GENOTYPE, PHENOTYPE AND OUTCOMES OF PATIENTS WITH HYPERTROPHIC CARDIOMYOPATHY REFERRED FOR ABLATION OF VENTRICULAR TACHYCARDIA.

Background:
Sustained monomorphic ventricular tachycardia (SMVT) is the most common ventricular arrhythmia (VA) subtype in hypertrophic cardiomyopathy (HCM) patients with ICD. Data on catheter ablation is limited, focusing on non-genotyped patients with mild hypertrophy or apical aneurysms.

Purpose:
This study describes the genotype, phenotype, and outcomes of consecutive HCM patients referred for CA ablation of refractory SMVT.

Methods and Results:
Among 976 patients referred for SMVT ablation between 01/2016 and 10/2023, nine had an HCM phenotype. Most (8/9) exhibited dominant septal hypertrophy; none had LV outflow tract obstruction, and only one had an apical aneurysm. The median max wall thickness was 25 mm, and the median LVEF was 34%. Six patients had a class IV/V variant in the myosin-binding protein C (MYBPC3) gene, while no disease-causing variant was identified in three. All MYBPC3 mutation carriers presented with electrical storm/incessant VT refractory to antiarrhythmic drugs (AAD), including amiodarone. Four of these patients required multiple ablations and additional interventions like transcoronary alcohol-ablation, surgical resection, and radiotherapy.
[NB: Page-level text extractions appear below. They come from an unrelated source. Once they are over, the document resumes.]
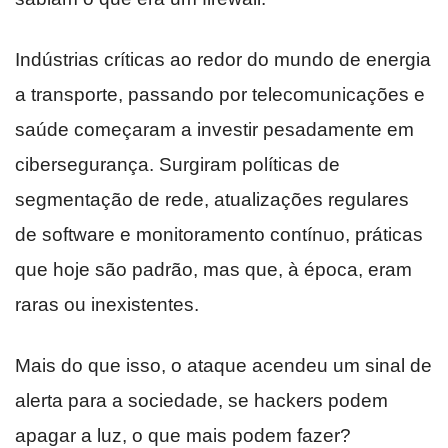
Indústrias críticas ao redor do mundo de energia
a transporte, passando por telecomunicações e
saúde começaram a investir pesadamente em
cibersegurança. Surgiram políticas de
segmentação de rede, atualizações regulares
de software e monitoramento contínuo, práticas
que hoje são padrão, mas que, à época, eram
raras ou inexistentes.
Mais do que isso, o ataque acendeu um sinal de
alerta para a sociedade, se hackers podem
apagar a luz, o que mais podem fazer?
After a median follow-up of 25 months, all MYBPC3 variant carriers experienced VT recurrence; three died, and one underwent heart transplantation. In contrast, patients without class IV/V variants had better outcomes, with only one VT recurrence and one death 24 months post-CA.
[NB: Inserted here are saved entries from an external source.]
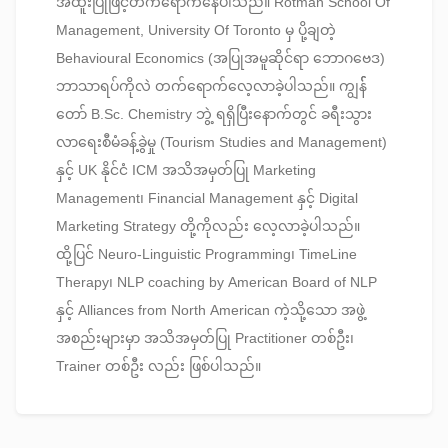
အထူးပြုဖြင့်တက်ရောက်နေပါသည်။ Rotman School Of
Management, University Of Toronto မှ ပို့ချတဲ့
Behavioural Economics (အပြုအမူဆိုင်ရာ ဘောဂဗေဒ)​
ဘာသာရပ်ကိုလဲ တက်ရောက်လေ့လာခဲ့ပါသည်။ ကျွန််
တော် B.Sc. Chemistry ဘွဲ့ ရရှိပြီးနောက်တွင် ခရီးသွား
လာရေးစီမံခန့်ခွဲမှု (Tourism Studies and Management)
နှင့် UK နိုင်ငံ ICM အသိအမှတ်ပြု Marketing
Management၊ Financial Management နှင့် Digital
Marketing Strategy တို့ကိုလည်း လေ့လာခဲ့ပါသည်။
ထို့ပြင် Neuro-Linguistic Programming၊ TimeLine
Therapy၊ NLP coaching by American Board of NLP
နှင့် Alliances from North American ကဲ့သို့သော အဖွဲ့
အစည်းများမှာ အသိအမှတ်ပြု Practitioner တစ်ဦး၊
Trainer တစ်ဦး လည်း ဖြစ်ပါသည်။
Figure 1 shows the disease course in the patient series. 

Conclusions:
Only 1% of patients referred for SMVT ablation at a high-volume center had an HCM phenotype. A MYBPC3 variant was found in 67%, with 89% having severe hypertrophy. VT-free survival is particularly poor in MYBPC3 variant carriers, underscoring the need for early advanced heart failure management, including consideration of heart transplantation.